Generate a scatterplot of ts and cs and add the estimated regression lines of mod and mod_ni.

#### 12. $TSS$ and $SSR$

If graphical inspection does not help, researchers resort to analytic techniques in order to detect if a model fits the data at hand good or better than another model.

Let us go back to the simple regression model including an intercept. The estimated regression line for mod was

$\widehat{TestScore_i} = 567.43 - 7.15 \times STR_i, \, R^2 = 0.8976, \, SER=15.19.$

You can check this as mod and the vectors cs and ts are available in your working environment.

Instructions:

• Compute $SSR$, the sum of squared residuals, and save it to ssr.
• Compute $TSS$, the total sum of squares, and save it to tss.
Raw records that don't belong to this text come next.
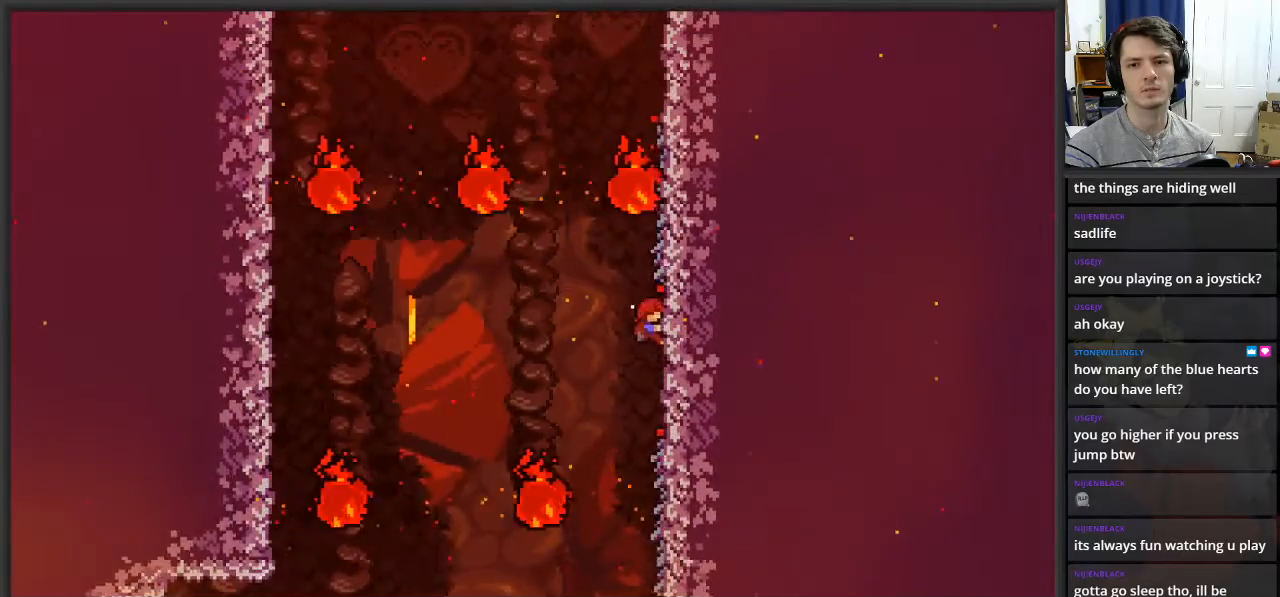
{"buttons": ["L2"], "left_stick": "up", "right_stick": "center", "events": []}
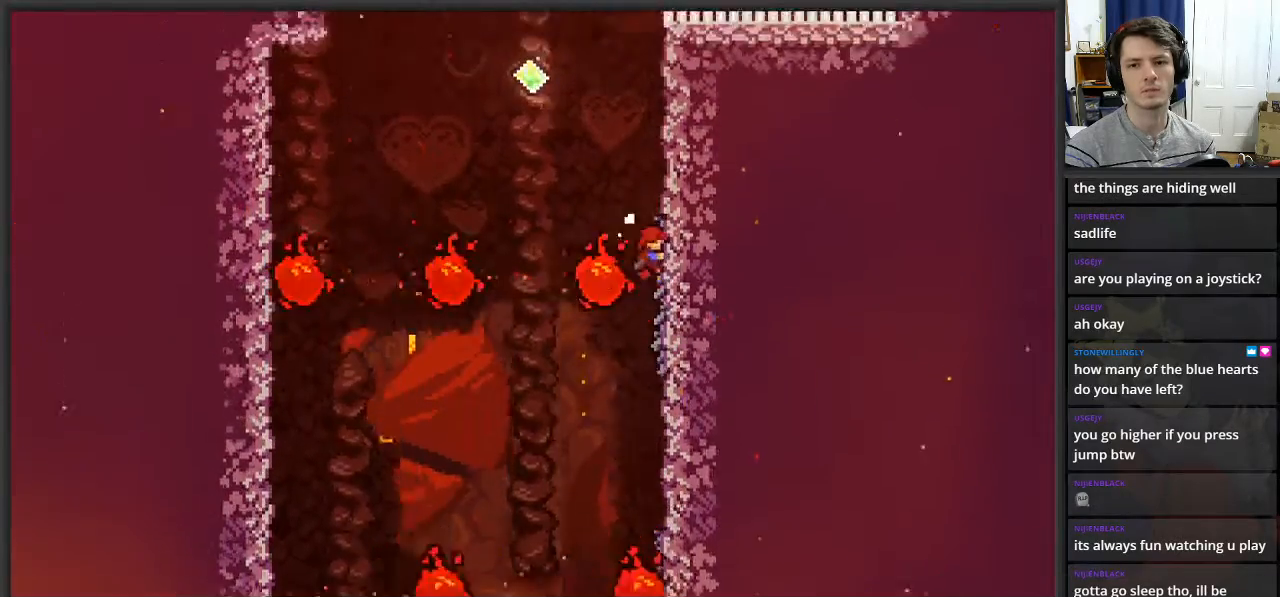
{"buttons": ["A", "L2"], "left_stick": "left", "right_stick": "center", "events": [[333, "left_stick", "left"], [367, "A", "down"]]}
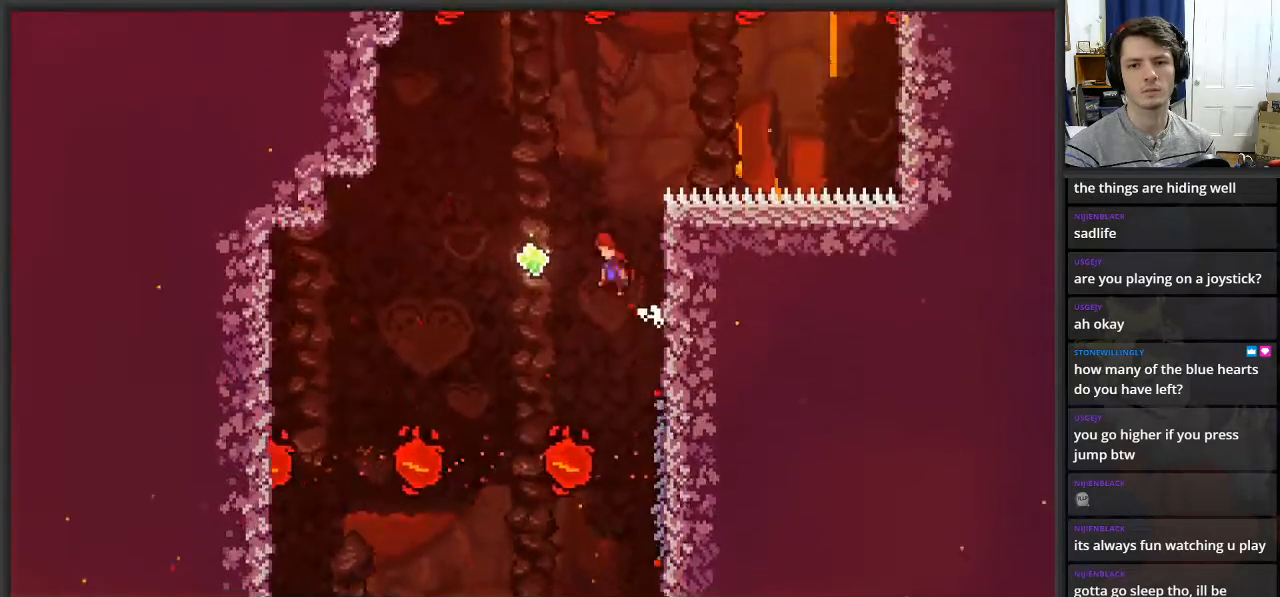
{"buttons": ["X", "L2"], "left_stick": "up", "right_stick": "center", "events": [[267, "A", "up"], [300, "left_stick", "up"], [400, "X", "down"]]}
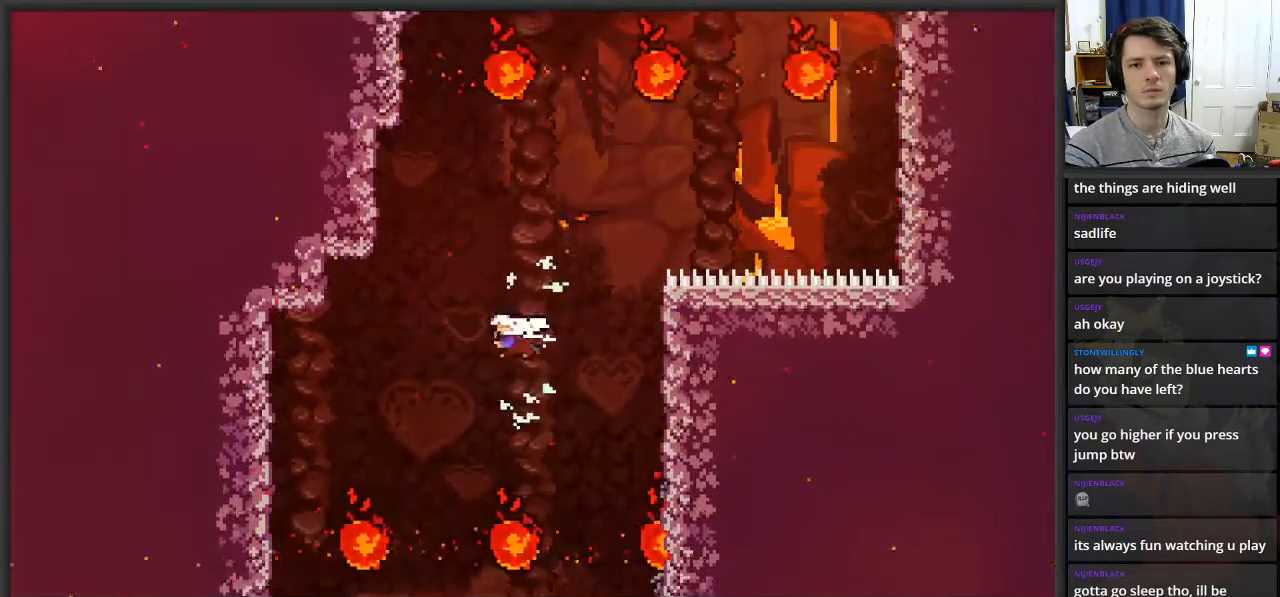
{"buttons": ["X", "L2"], "left_stick": "up", "right_stick": "center", "events": [[67, "left_stick", "up-left"], [167, "X", "up"], [367, "left_stick", "up"], [400, "X", "down"]]}
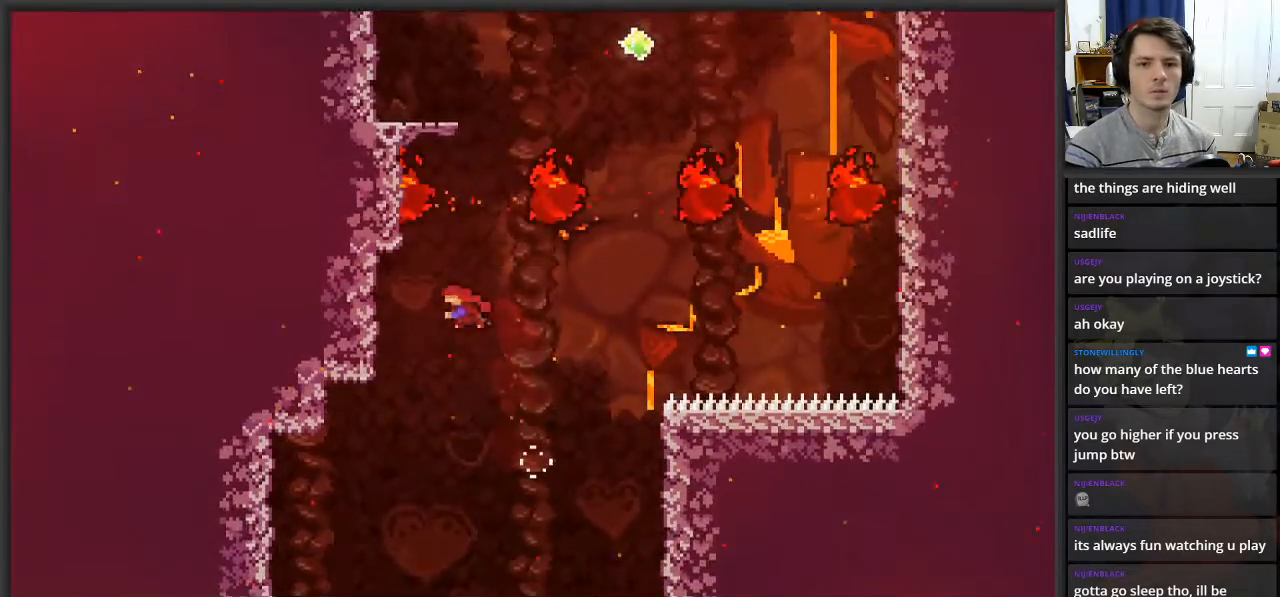
{"buttons": ["A", "L2", "L3"], "left_stick": "up-left", "right_stick": "center", "events": [[33, "L3", "down"], [117, "left_stick", "up-left"], [333, "X", "up"], [417, "A", "down"]]}
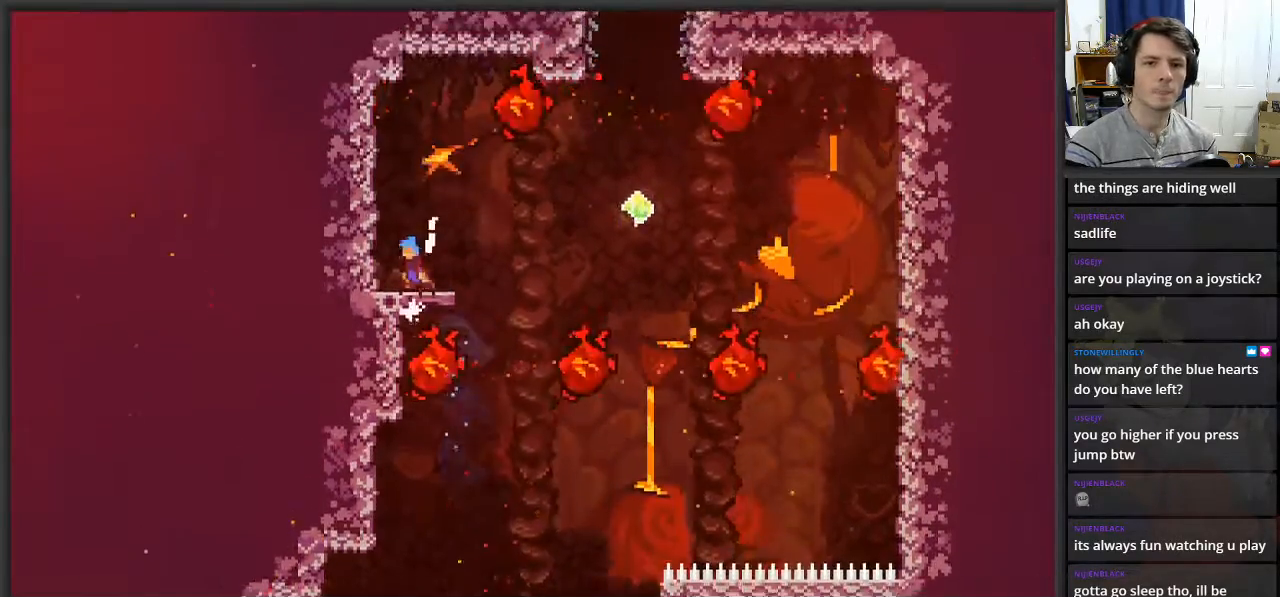
{"buttons": [], "left_stick": "center", "right_stick": "center", "events": [[117, "L3", "up"], [183, "A", "up"], [200, "L3", "down"], [250, "L3", "up"], [317, "left_stick", "center"], [383, "L2", "up"]]}
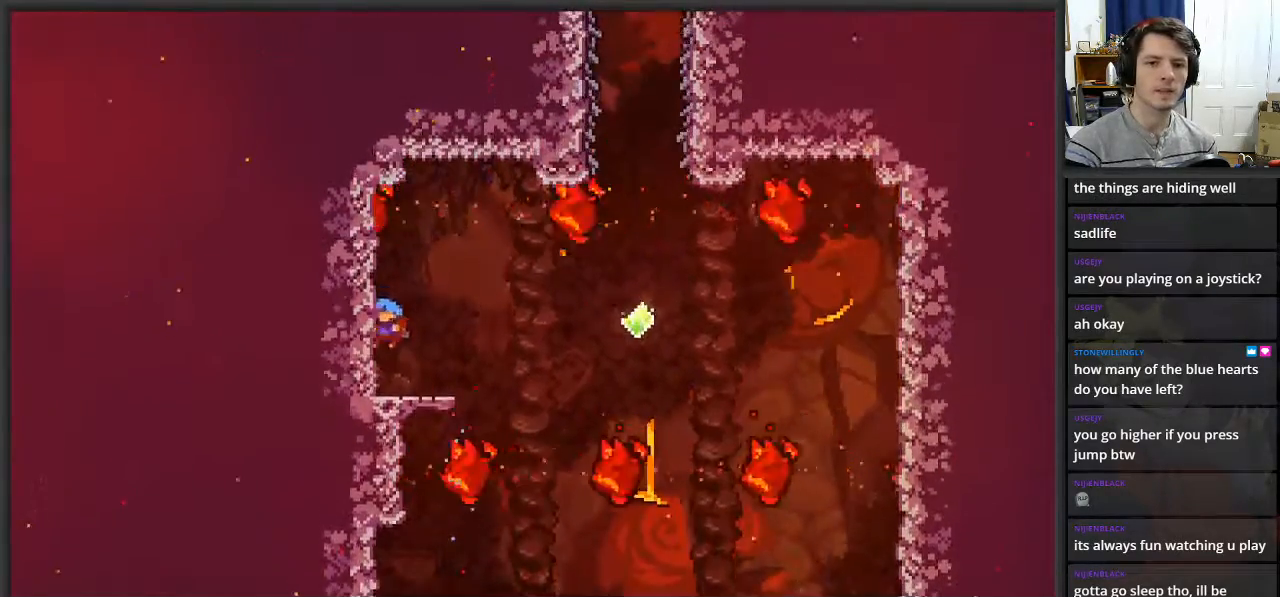
{"buttons": [], "left_stick": "right", "right_stick": "center", "events": [[33, "left_stick", "right"], [117, "left_stick", "center"], [250, "left_stick", "right"]]}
#### 15. The Estimated Covariance Matrix

As has been discussed in Chapter 4.4, the OLS estimators $\widehat{\beta}_0$ and $\widehat{\beta}_1$ are functions of the random error term. Therefore, they are random variables themselves. For two or more random variables, their covariances and variances are summarized by a variance-covariance matrix (which is often simply called the covariance matrix). Taking the square root of the diagonal elements of the estimated covariance matrix obtains $SE(\widehat\beta_0)$ and $SE(\widehat\beta_1)$, the standard errors of $\widehat{\beta}_0$ and $\widehat{\beta}_1$.

summary() computes an estimate of this matrix. The respective entry in the output of summary (remember that summary() produces a list) is called cov.unscaled. The model object mod is available in your workspace.

Instructions:

• Use summary() to obtain the covariance matrix estimate for the regression of test scores on student-teacher ratios stored in the model object mod. Save the result to cov_matrix.

• Obtain the diagonal elements of cov_matrix, compute their square root and assign the result to the variable SEs.

Hint: diag(A) returns a vector containing the diagonal elements of the matrix A.